On the first day, Lynne Murphy (Sussex), who
writes a very popular
blog on British and American English, gave a talk and a workshop on public-facing linguistics. She emphasised the need to think about who you are
communicating with when you write and asked us to consider what makes good
writing when speaking to a general audience. Her session provided a really
practical approach to a writing skill which is often overlooked in the training
provided to PhD students.
Professor Lynne Murphy (Sussex) giving a key note talk on public-facing linguistics |
On day two, Bas Aarts (UCL), who heads
up the Survey of English Usage
team, gave a talk on corpus linguistics and a workshop on using the ICE-GB
corpus.
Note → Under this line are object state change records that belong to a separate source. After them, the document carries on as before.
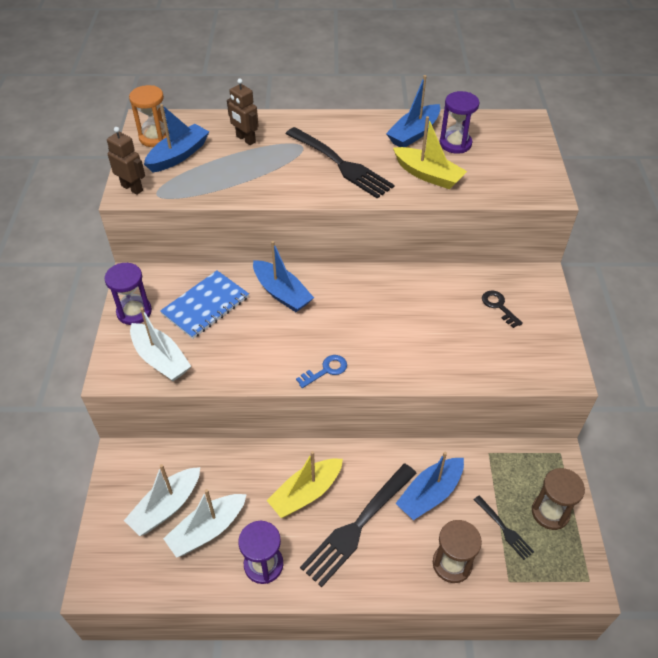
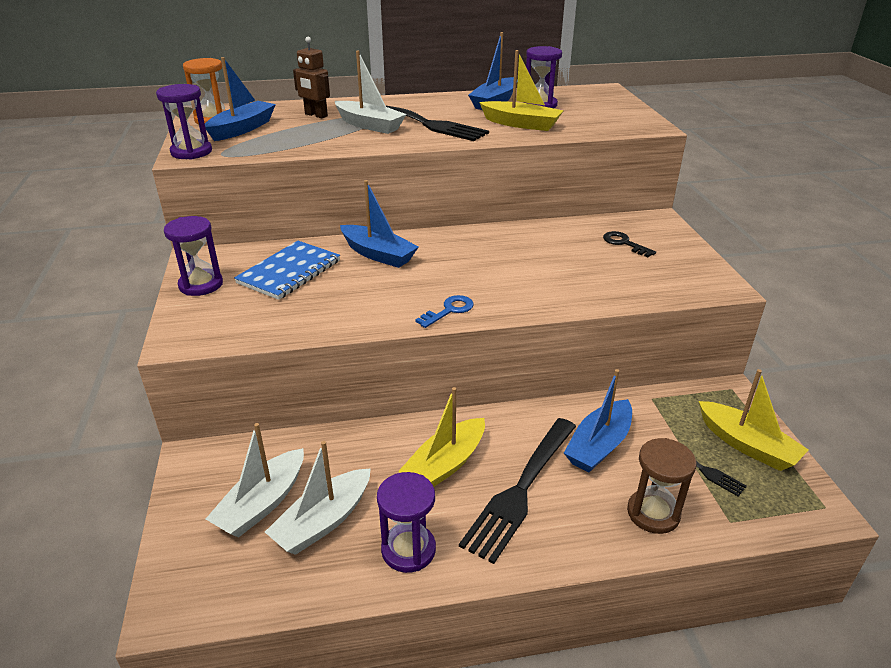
camera: 10 degrees left, 15 degrees down
brown robot [107,127,145,195] -> purple hourglass [156,84,212,160]
white boat [130,307,191,381] -> white boat moved to [335,51,407,134]
brown hourglass [532,468,585,530] -> yellow boat [699,369,809,471]

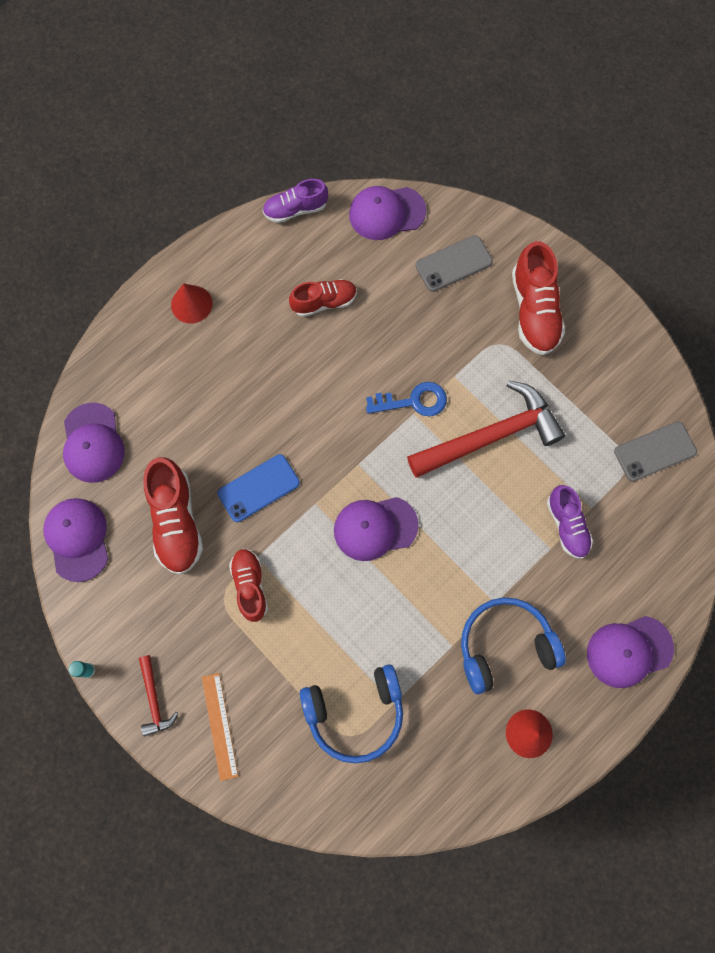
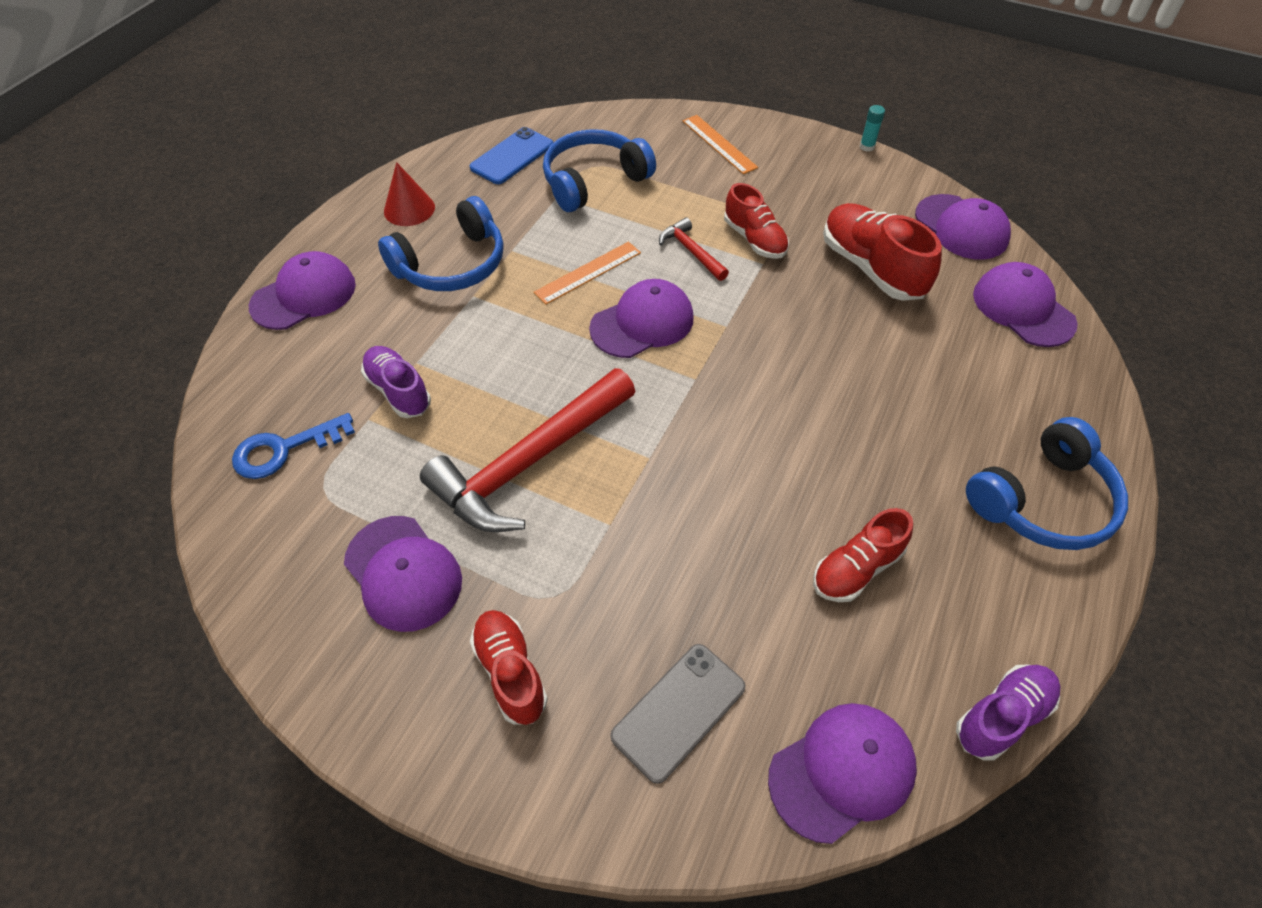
camera: 160 degrees right, 20 degrees down
red hammer [139,655,179,737] -> red hammer moved to [659,217,729,281]
red cone [171,283,213,323] -> blue headphones [966,417,1128,550]
blue phone [217,454,300,522] -> blue phone moved to [470,127,553,184]
blue key [366,382,447,416] -> blue key moved to [232,413,355,479]
red shoe [512,241,565,355] -> red shoe [470,610,548,725], size x0.65
grey phone [614,422,697,482] -> none
none -> purple cap [344,516,462,632]
none -> orange ruler [534,242,641,305]

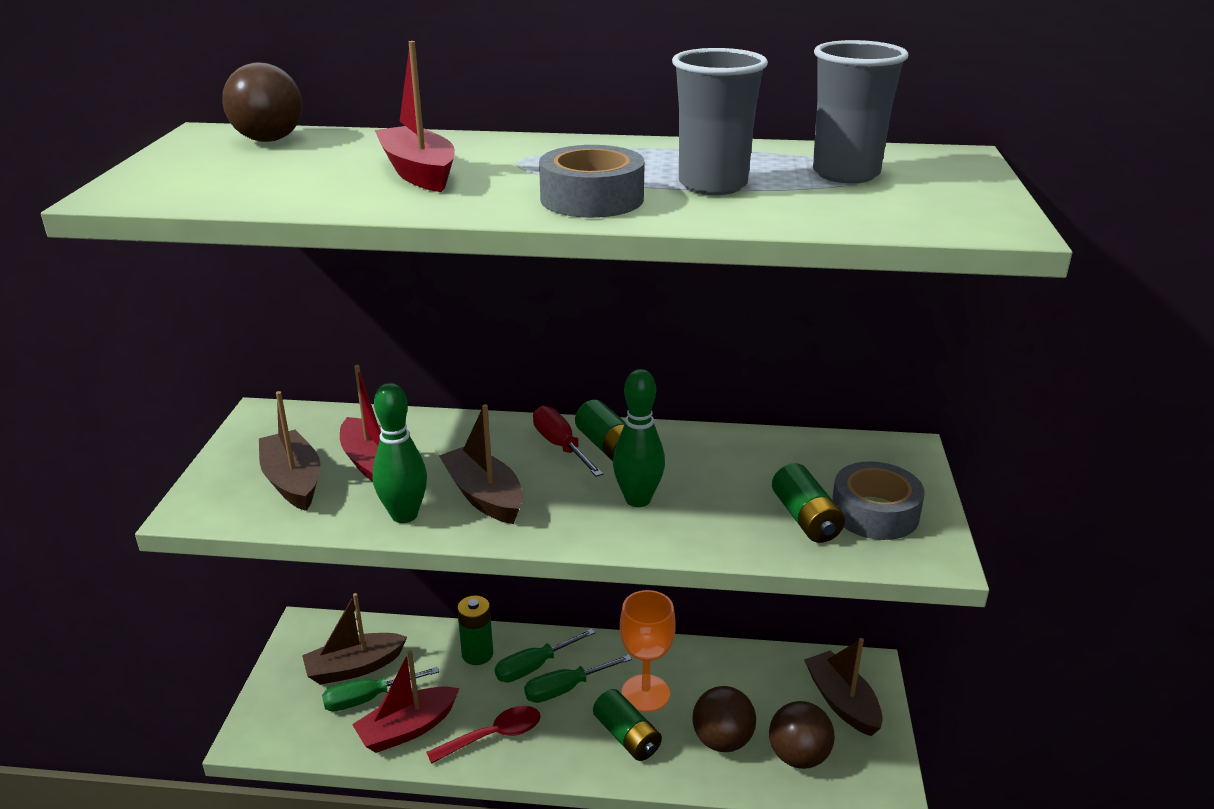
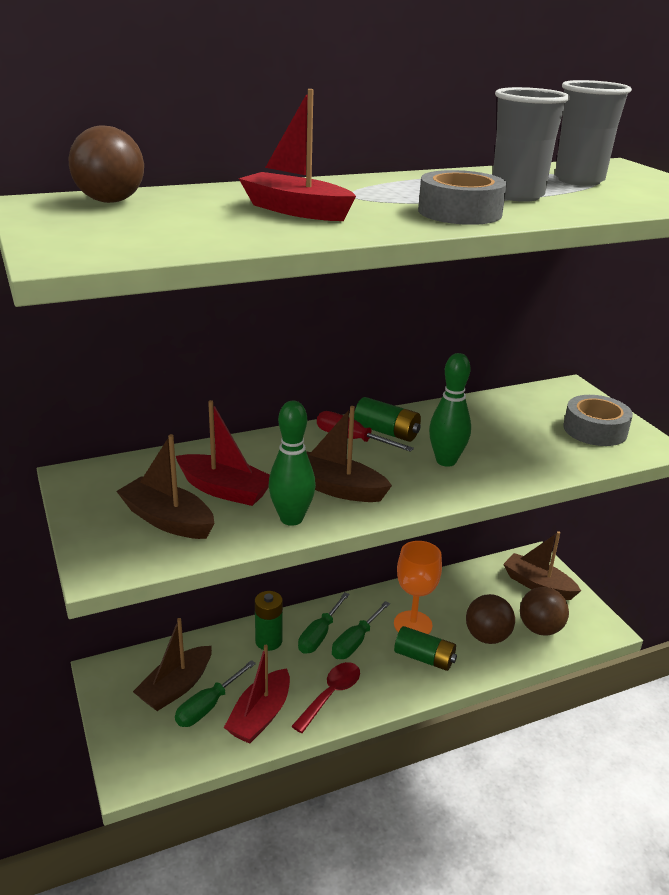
camera: 30 degrees left, 0 degrees up
green battery [772,463,845,543] -> none

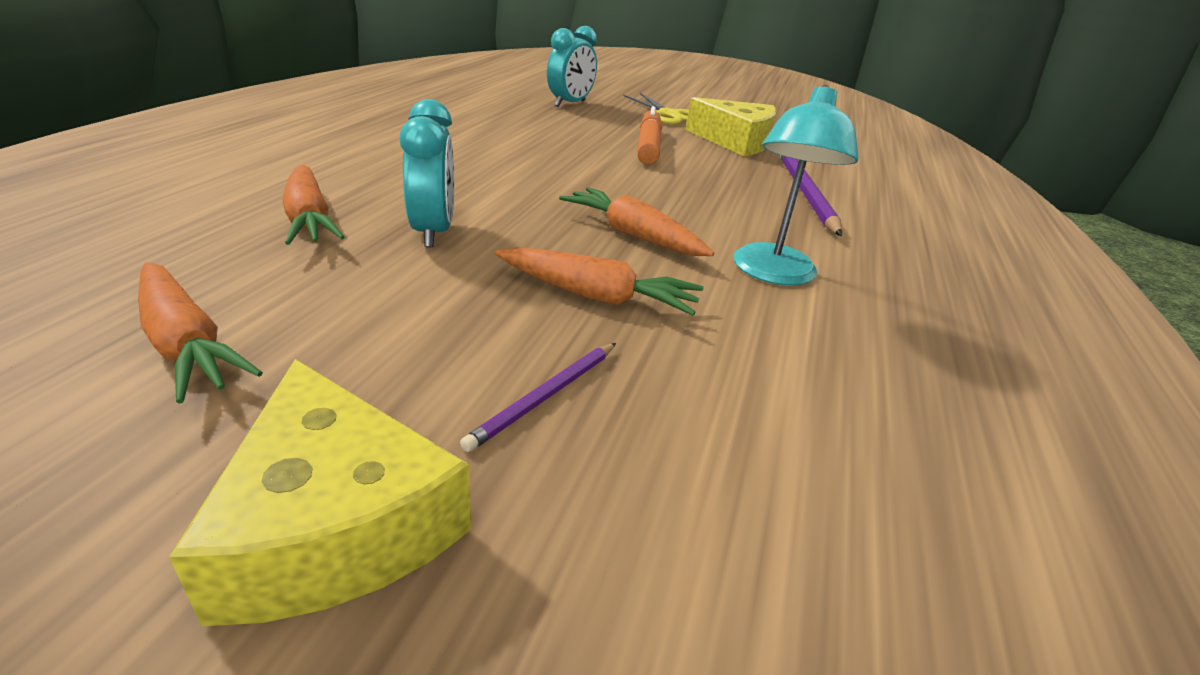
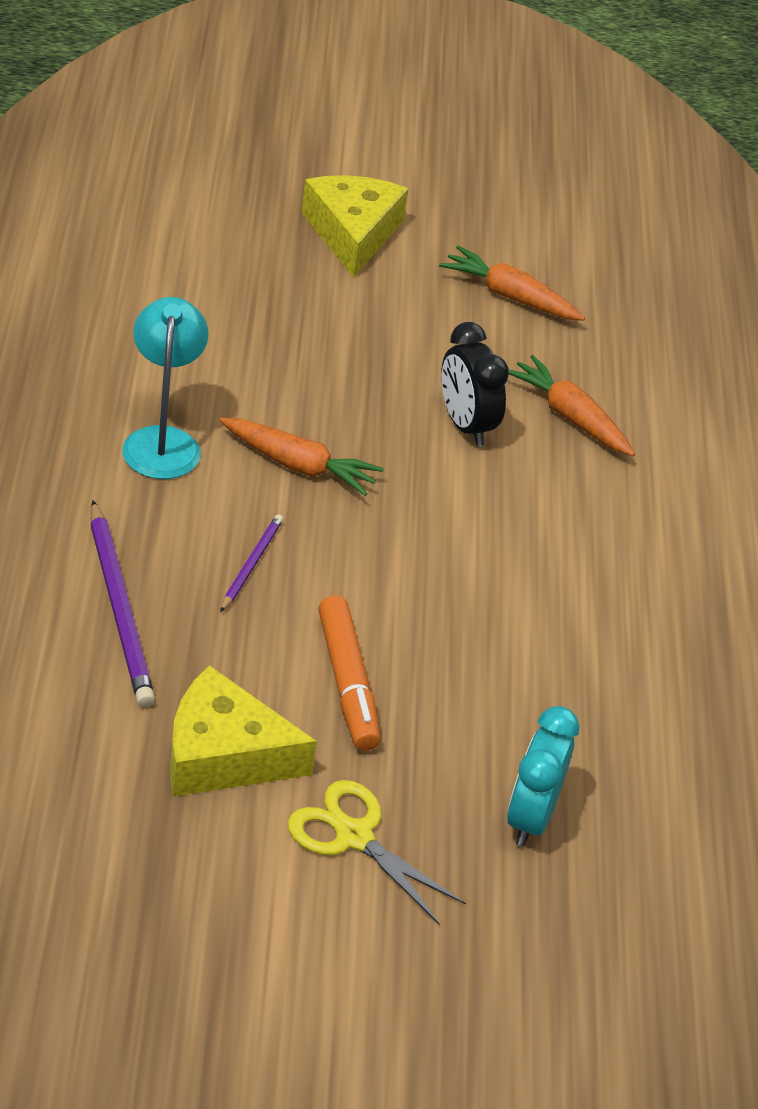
camera: 160 degrees right, 10 degrees up
yellow cheese [169,359,471,626] -> yellow cheese turned 45 degrees clockwise [301,175,408,277]
turquoise clock [400,99,454,247] -> black clock [441,322,509,446]
purple pencil [460,343,616,452] -> purple pencil moved to [220,514,283,612]
orange carrot [495,247,704,316] -> none

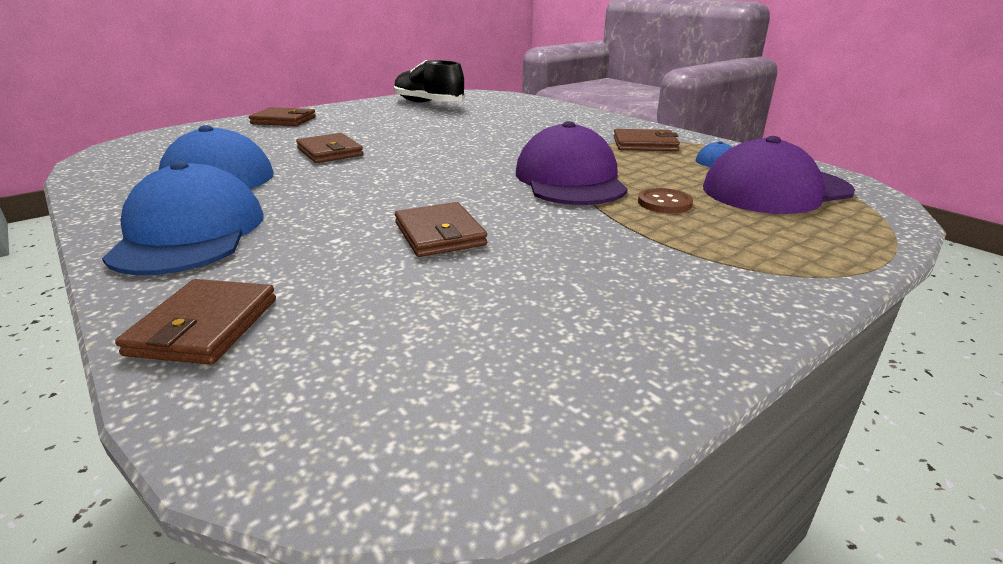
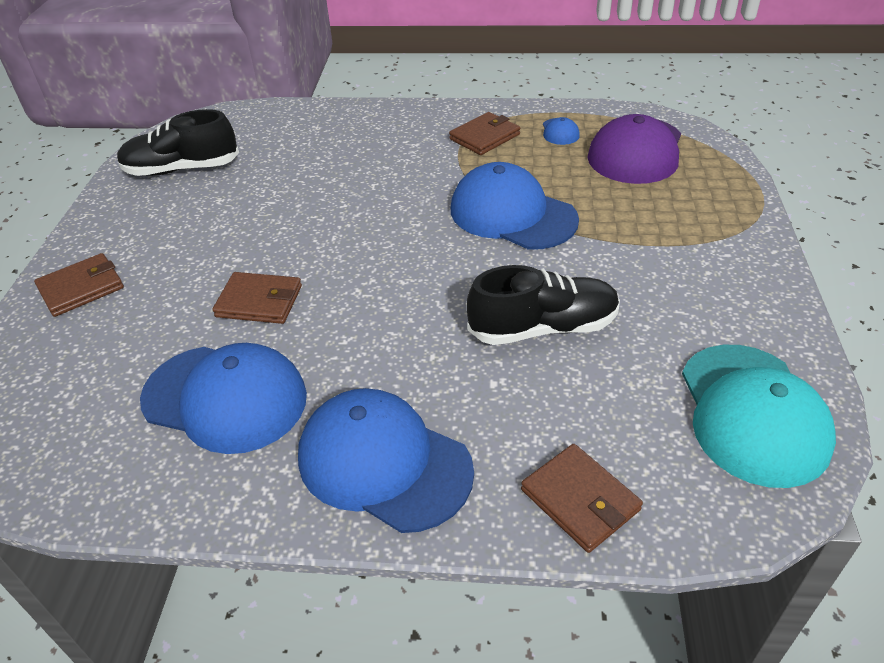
camera: 45 degrees left, 15 degrees up
brown wallet [395,202,487,257] -> black shoe [467,265,620,345]
purple cap [516,121,628,205] -> blue cap [451,162,579,250]
brown button [638,188,693,213] -> none
none -> turquoise cap [682,345,836,488]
This practical session demonstrated how user-friendly corpora can be
and helped to demystify what can be a very important empirical tool for
linguistic researchers.
In addition to these training sessions, many of the
attendees presented on their PhD research, topics ranged from syntax and
typology, to sociolinguistics and discourse analysis, while languages covered
included Arabic, Thai, English, Spanish and Cameroon Pidgin English.
Professor Bas Aarts (UCL) running a workshop on corpus methodology
|
The event seemed to go well, we certainly enjoyed it, and
several people expressed a desire to have the conference become an annual event
– whether this will be the case depends on our workload and how keen CHASE are
to provide further funding, but watch this space.
Shi Min Chua (Open University) presenting on her PhD research |
We were also lucky enough to have help on both days from two
fantastic Sussex students, Rosie Marsh Rosney and Rebecca Longhurst (now a Sussex
alumna). They worked hard filming and photographing the event and interviewing
attendees. Rebecca used this footage to create a video of the event for us
which can be viewed here.
Conference attendees chatting during a coffee break |
Although I have some experience of event management,
organising this conference was still a steep learning curve. Based on our
experience we would offer the following advice to any student thinking about
organising a similar event:
- Don’t do it alone – having two of us meant that we could
spread the workload and pool ideas.
- Give yourself plenty of time – no single aspect of the
organisation process was difficult in itself but there is a lot to do and if
you give yourself months, rather than a few weeks, for organisation and
publicisation then your job will be much easier.
- Do it – at times during the organisation process it felt like we’d burdened ourselves with extra work and stress unnecessarily, but it payed off and was well worth it. We achieved everything we set out to and more and got to have fun while expanding our CVs. Win-win!